- _Problem details_
Restate every line below word for word, but drop each picture.

╭─ Listed entries

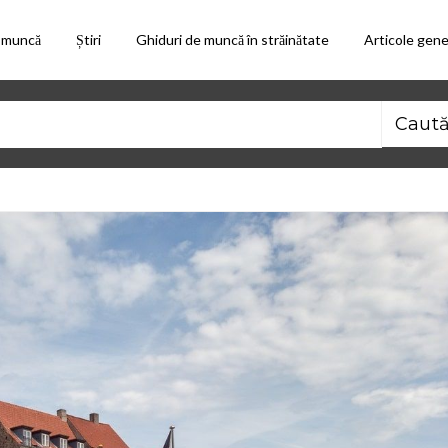
 muncă
Știri
Ghiduri de muncă în străinătate
Articole gene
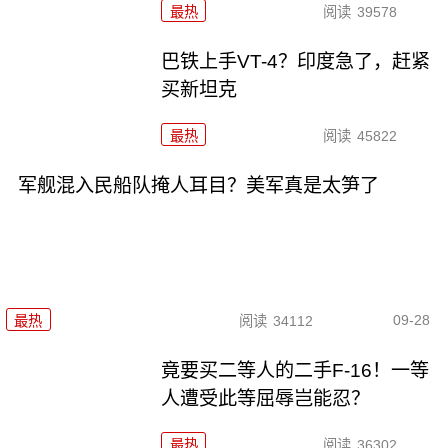
最热
阅读
39578
巴铁上手VT-4？印度急了，赶紧
买新坦克
最热
阅读
45822
军舰混入民船队掩人耳目？美军真是太笋了
09-28
最热
阅读
34112
竟要买二等人的二手F-16！一等
人遭受此等屈辱岂能忍？
最热
阅读
36302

╰─

- _Result of this exercise_
 muncă
Știri
Ghiduri de muncă în străinătate
Articole gene
最热
阅读
39578
巴铁上手VT-4？印度急了，赶紧
买新坦克
最热
阅读
45822
军舰混入民船队掩人耳目？美军真是太笋了
09-28
最热
阅读
34112
竟要买二等人的二手F-16！一等
人遭受此等屈辱岂能忍？
最热
阅读
36302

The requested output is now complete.